As I say in my column, Chinese slave labor is one of the most underreported stories in the world. (So is organ harvesting.) I also say, “I wish there were a way of knowing: of knowing which products are free-labor and which products are slave-labor.”

A reader writes to say, “My wife and I often wonder, ‘What must they think of us?’” What must Chinese laborers, particularly of the slave variety, think of us who buy, for example, Homer Simpson bedroom slippers?

In 2006, I interviewed a man named Charles Lee. That piece was called “Prisoner of the PRC: The experience of a Falun Gong practitioner.” Go here, if you like. In between bouts of torture, Lee was made to work. He put together Christmas lights. (Charming.) He also made Homer Simpson bedroom slippers — you put your foot where Homer’s mouth was.

I mention this in my column. But let me now quote from the 2006 piece: “I ask, by the way, what [Lee] thinks of people in the Free West who buy those slippers. He says, ‘Oh, they just want the cheapest product. But I feel that, if they knew about my situation, it would bother them.’”

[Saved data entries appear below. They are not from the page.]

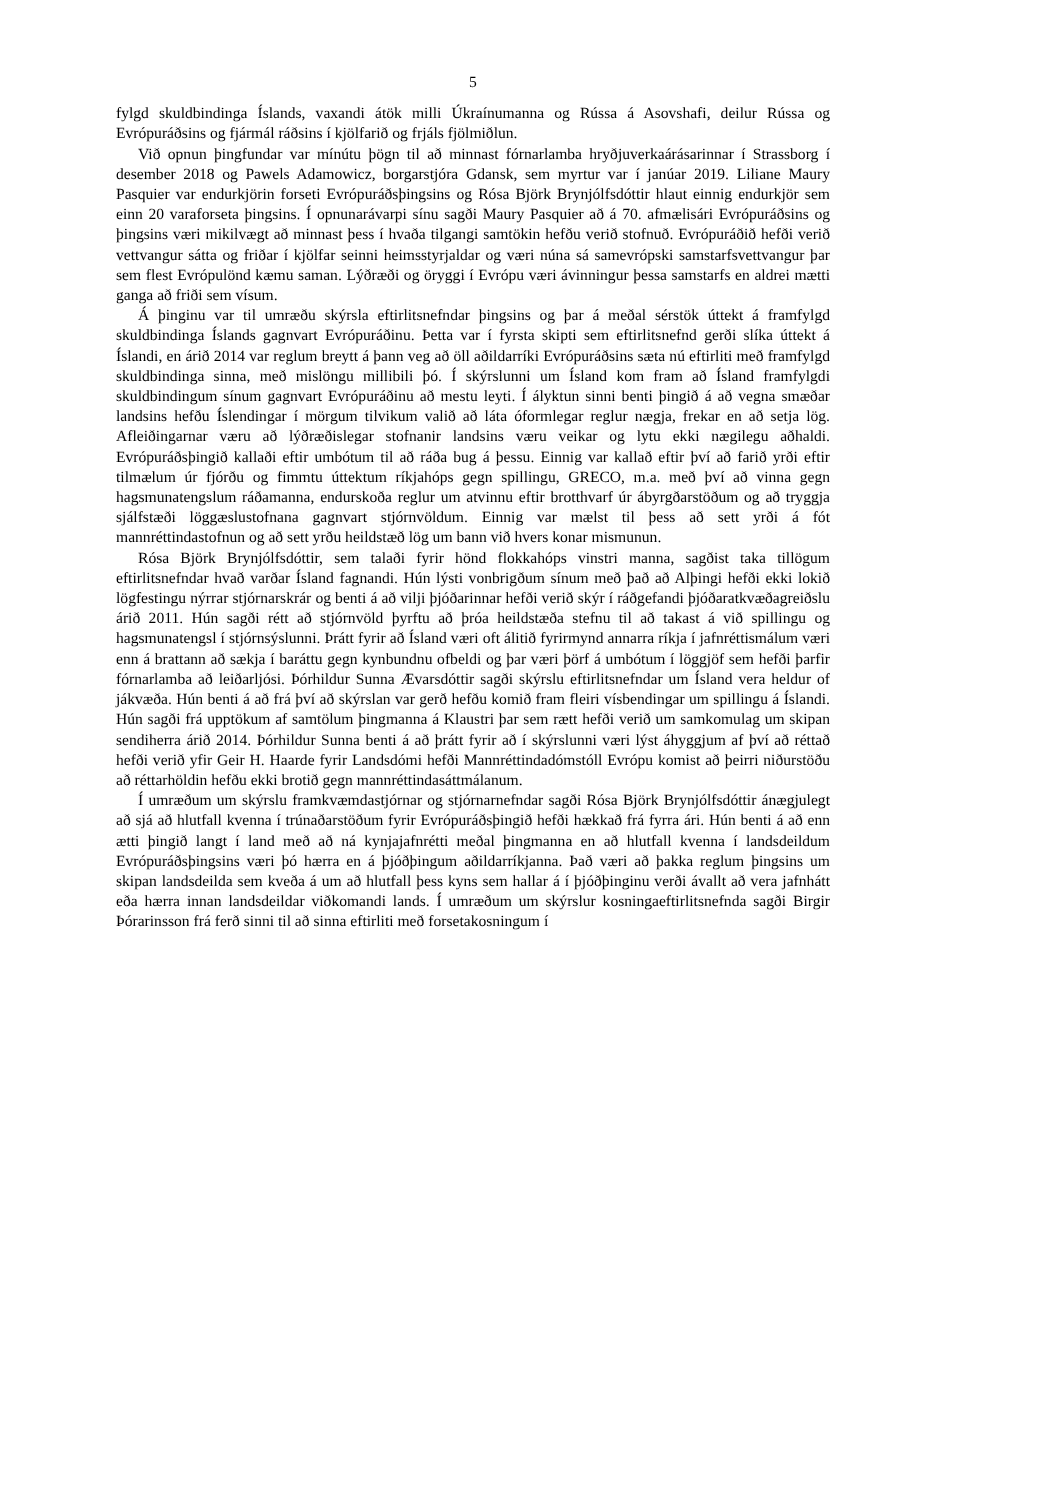5
fylgd skuldbindinga Íslands, vaxandi átök milli Úkraínumanna og Rússa á Asovshafi, deilur Rússa og Evrópuráðsins og fjármál ráðsins í kjölfarið og frjáls fjölmiðlun.
Við opnun þingfundar var mínútu þögn til að minnast fórnarlamba hryðjuverkaárásarinnar í Strassborg í desember 2018 og Pawels Adamowicz, borgarstjóra Gdansk, sem myrtur var í janúar 2019. Liliane Maury Pasquier var endurkjörin forseti Evrópuráðsþingsins og Rósa Björk Brynjólfsdóttir hlaut einnig endurkjör sem einn 20 varaforseta þingsins. Í opnunarávarpi sínu sagði Maury Pasquier að á 70. afmælisári Evrópuráðsins og þingsins væri mikilvægt að minnast þess í hvaða tilgangi samtökin hefðu verið stofnuð. Evrópuráðið hefði verið vettvangur sátta og friðar í kjölfar seinni heimsstyrjaldar og væri núna sá samevrópski samstarfsvettvangur þar sem flest Evrópulönd kæmu saman. Lýðræði og öryggi í Evrópu væri ávinningur þessa samstarfs en aldrei mætti ganga að friði sem vísum.
Á þinginu var til umræðu skýrsla eftirlitsnefndar þingsins og þar á meðal sérstök úttekt á framfylgd skuldbindinga Íslands gagnvart Evrópuráðinu. Þetta var í fyrsta skipti sem eftirlitsnefnd gerði slíka úttekt á Íslandi, en árið 2014 var reglum breytt á þann veg að öll aðildarríki Evrópuráðsins sæta nú eftirliti með framfylgd skuldbindinga sinna, með mislöngu millibili þó. Í skýrslunni um Ísland kom fram að Ísland framfylgdi skuldbindingum sínum gagnvart Evrópuráðinu að mestu leyti. Í ályktun sinni benti þingið á að vegna smæðar landsins hefðu Íslendingar í mörgum tilvikum valið að láta óformlegar reglur nægja, frekar en að setja lög. Afleiðingarnar væru að lýðræðislegar stofnanir landsins væru veikar og lytu ekki nægilegu aðhaldi. Evrópuráðsþingið kallaði eftir umbótum til að ráða bug á þessu. Einnig var kallað eftir því að farið yrði eftir tilmælum úr fjórðu og fimmtu úttektum ríkjahóps gegn spillingu, GRECO, m.a. með því að vinna gegn hagsmunatengslum ráðamanna, endurskoða reglur um atvinnu eftir brotthvarf úr ábyrgðarstöðum og að tryggja sjálfstæði löggæslustofnana gagnvart stjórnvöldum. Einnig var mælst til þess að sett yrði á fót mannréttindastofnun og að sett yrðu heildstæð lög um bann við hvers konar mismunun.
Rósa Björk Brynjólfsdóttir, sem talaði fyrir hönd flokkahóps vinstri manna, sagðist taka tillögum eftirlitsnefndar hvað varðar Ísland fagnandi. Hún lýsti vonbrigðum sínum með það að Alþingi hefði ekki lokið lögfestingu nýrrar stjórnarskrár og benti á að vilji þjóðarinnar hefði verið skýr í ráðgefandi þjóðaratkvæðagreiðslu árið 2011. Hún sagði rétt að stjórnvöld þyrftu að þróa heildstæða stefnu til að takast á við spillingu og hagsmunatengsl í stjórnsýslunni. Þrátt fyrir að Ísland væri oft álitið fyrirmynd annarra ríkja í jafnréttismálum væri enn á brattann að sækja í baráttu gegn kynbundnu ofbeldi og þar væri þörf á umbótum í löggjöf sem hefði þarfir fórnarlamba að leiðarljósi. Þórhildur Sunna Ævarsdóttir sagði skýrslu eftirlitsnefndar um Ísland vera heldur of jákvæða. Hún benti á að frá því að skýrslan var gerð hefðu komið fram fleiri vísbendingar um spillingu á Íslandi. Hún sagði frá upptökum af samtölum þingmanna á Klaustri þar sem rætt hefði verið um samkomulag um skipan sendiherra árið 2014. Þórhildur Sunna benti á að þrátt fyrir að í skýrslunni væri lýst áhyggjum af því að réttað hefði verið yfir Geir H. Haarde fyrir Landsdómi hefði Mannréttindadómstóll Evrópu komist að þeirri niðurstöðu að réttarhöldin hefðu ekki brotið gegn mannréttindasáttmálanum.
Í umræðum um skýrslu framkvæmdastjórnar og stjórnarnefndar sagði Rósa Björk Brynjólfsdóttir ánægjulegt að sjá að hlutfall kvenna í trúnaðarstöðum fyrir Evrópuráðsþingið hefði hækkað frá fyrra ári. Hún benti á að enn ætti þingið langt í land með að ná kynjajafnrétti meðal þingmanna en að hlutfall kvenna í landsdeildum Evrópuráðsþingsins væri þó hærra en á þjóðþingum aðildarríkjanna. Það væri að þakka reglum þingsins um skipan landsdeilda sem kveða á um að hlutfall þess kyns sem hallar á í þjóðþinginu verði ávallt að vera jafnhátt eða hærra innan landsdeildar viðkomandi lands. Í umræðum um skýrslur kosningaeftirlitsnefnda sagði Birgir Þórarinsson frá ferð sinni til að sinna eftirliti með forsetakosningum í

Another Impromptus item is about the recent Greenwich Village bombers — Occupy types, who were busted. Earlier Greenwich Village bombers were Weather types — not busted. Well, busted in a way. They blew up the townhouse they occupied, as they were preparing to blow up (innocent) others.

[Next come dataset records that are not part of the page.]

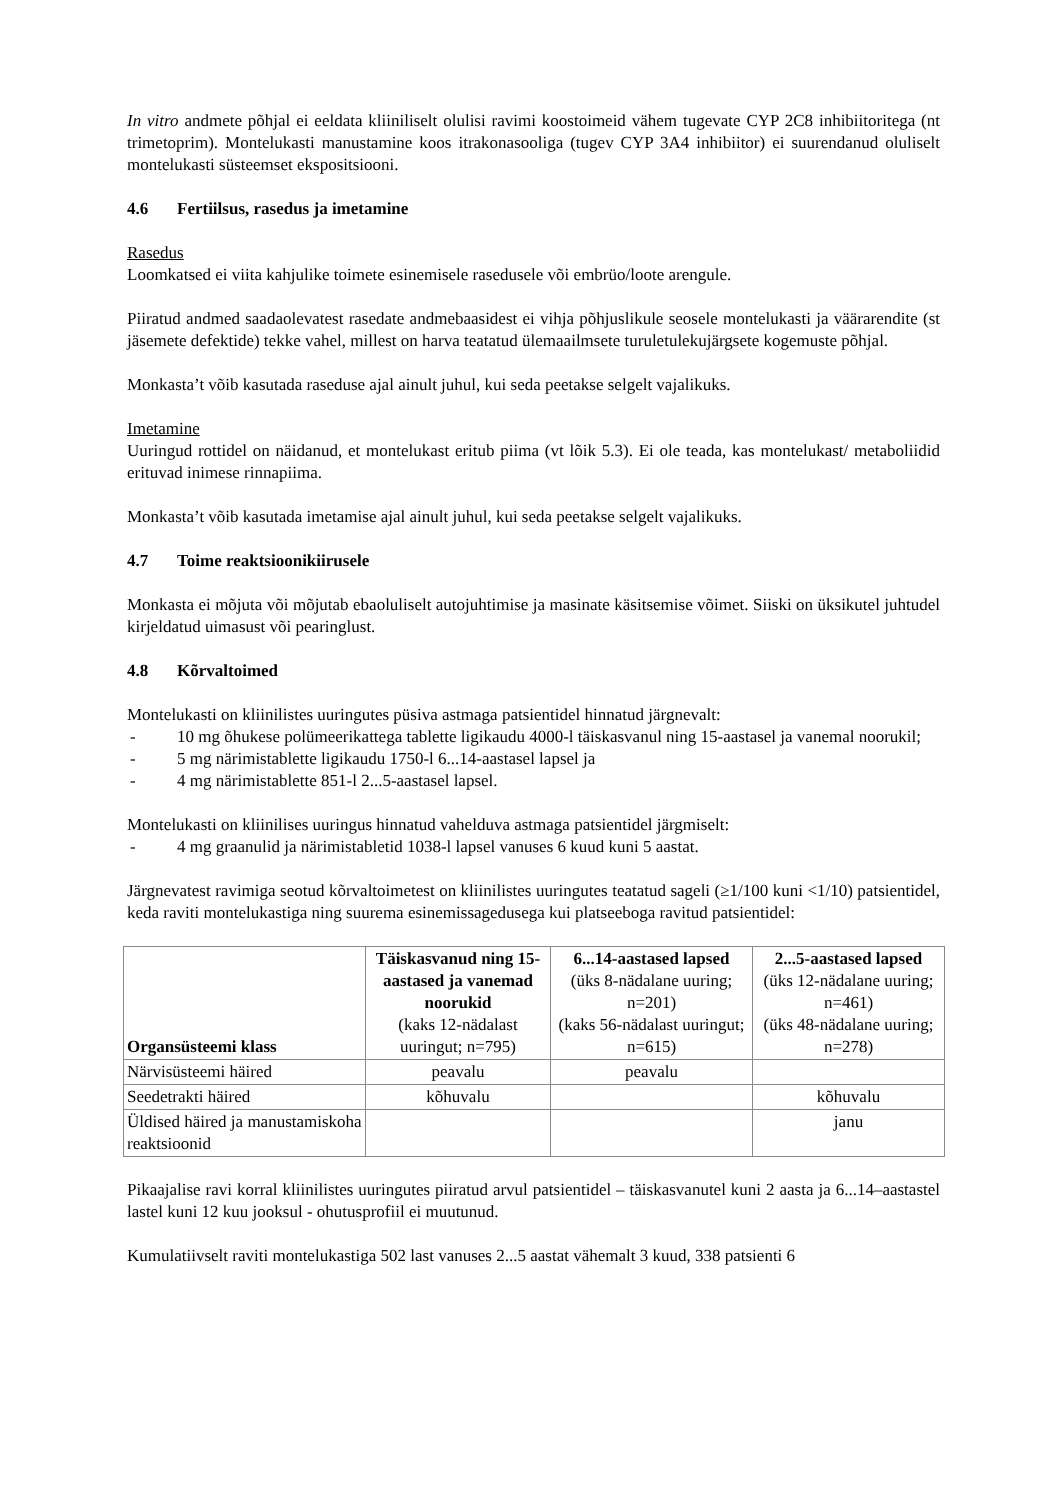In vitro andmete põhjal ei eeldata kliiniliselt olulisi ravimi koostoimeid vähem tugevate CYP 2C8 inhibiitoritega (nt trimetoprim). Montelukasti manustamine koos itrakonasooliga (tugev CYP 3A4 inhibiitor) ei suurendanud oluliselt montelukasti süsteemset ekspositsiooni.
4.6 Fertiilsus, rasedus ja imetamine
Rasedus
Loomkatsed ei viita kahjulike toimete esinemisele rasedusele või embrüo/loote arengule.
Piiratud andmed saadaolevatest rasedate andmebaasidest ei vihja põhjuslikule seosele montelukasti ja väärarendite (st jäsemete defektide) tekke vahel, millest on harva teatatud ülemaailmsete turuletulekujärgsete kogemuste põhjal.
Monkasta’t võib kasutada raseduse ajal ainult juhul, kui seda peetakse selgelt vajalikuks.
Imetamine
Uuringud rottidel on näidanud, et montelukast eritub piima (vt lõik 5.3). Ei ole teada, kas montelukast/ metaboliidid erituvad inimese rinnapiima.
Monkasta’t võib kasutada imetamise ajal ainult juhul, kui seda peetakse selgelt vajalikuks.
4.7 Toime reaktsioonikiirusele
Monkasta ei mõjuta või mõjutab ebaoluliselt autojuhtimise ja masinate käsitsemise võimet. Siiski on üksikutel juhtudel kirjeldatud uimasust või pearinglust.
4.8 Kõrvaltoimed
Montelukasti on kliinilistes uuringutes püsiva astmaga patsientidel hinnatud järgnevalt:
- 10 mg õhukese polümeerikattega tablette ligikaudu 4000-l täiskasvanul ning 15-aastasel ja vanemal noorukil;
- 5 mg närimistablette ligikaudu 1750-l 6...14-aastasel lapsel ja
- 4 mg närimistablette 851-l 2...5-aastasel lapsel.
Montelukasti on kliinilises uuringus hinnatud vahelduva astmaga patsientidel järgmiselt:
- 4 mg graanulid ja närimistabletid 1038-l lapsel vanuses 6 kuud kuni 5 aastat.
Järgnevatest ravimiga seotud kõrvaltoimetest on kliinilistes uuringutes teatatud sageli (≥1/100 kuni <1/10) patsientidel, keda raviti montelukastiga ning suurema esinemissagedusega kui platseeboga ravitud patsientidel:
| Organsüsteemi klass | Täiskasvanud ning 15-aastased ja vanemad noorukid (kaks 12-nädalast uuringut; n=795) | 6...14-aastased lapsed (üks 8-nädalane uuring; n=201) (kaks 56-nädalast uuringut; n=615) | 2...5-aastased lapsed (üks 12-nädalane uuring; n=461) (üks 48-nädalane uuring; n=278) |
| --- | --- | --- | --- |
| Närvisüsteemi häired | peavalu | peavalu | |
| Seedetrakti häired | kõhuvalu | | kõhuvalu |
| Üldised häired ja manustamiskoha reaktsioonid | | | janu |
Pikaajalise ravi korral kliinilistes uuringutes piiratud arvul patsientidel – täiskasvanutel kuni 2 aasta ja 6...14–aastastel lastel kuni 12 kuu jooksul - ohutusprofiil ei muutunud.
Kumulatiivselt raviti montelukastiga 502 last vanuses 2...5 aastat vähemalt 3 kuud, 338 patsienti 6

In my column, I say, “One of this year’s bombers is Morgan Gliedman, the 27-year-old daughter of a prominent New York doctor. So beautiful, so privileged, so full of promise. How many lives over the centuries has extremist ideology ruined?”

A reader writes in, “Don’t forget that one of the 1970 bombers was the daughter of a distinguished New York lawyer.” Ah, yes, Leonard Boudin — the CP lawyer, if I can be blunt about it. His daughter is Kathy — still a heroine of the Left, paroled ten years ago.

On a lighter and better note, I spend some time hailing Robert Griffin III, a.k.a. RG3: the Redskins quarterback. Let me quote from a reader, just because I like the expression so much: “I too admire RG3. He appears to be a solid guy with a good character. Athletically, he’s smoother than smoke through a keyhole, as Darrell Royal used to say.”

Royal grew up in Oklahoma, where they know how to use the language — imaginatively.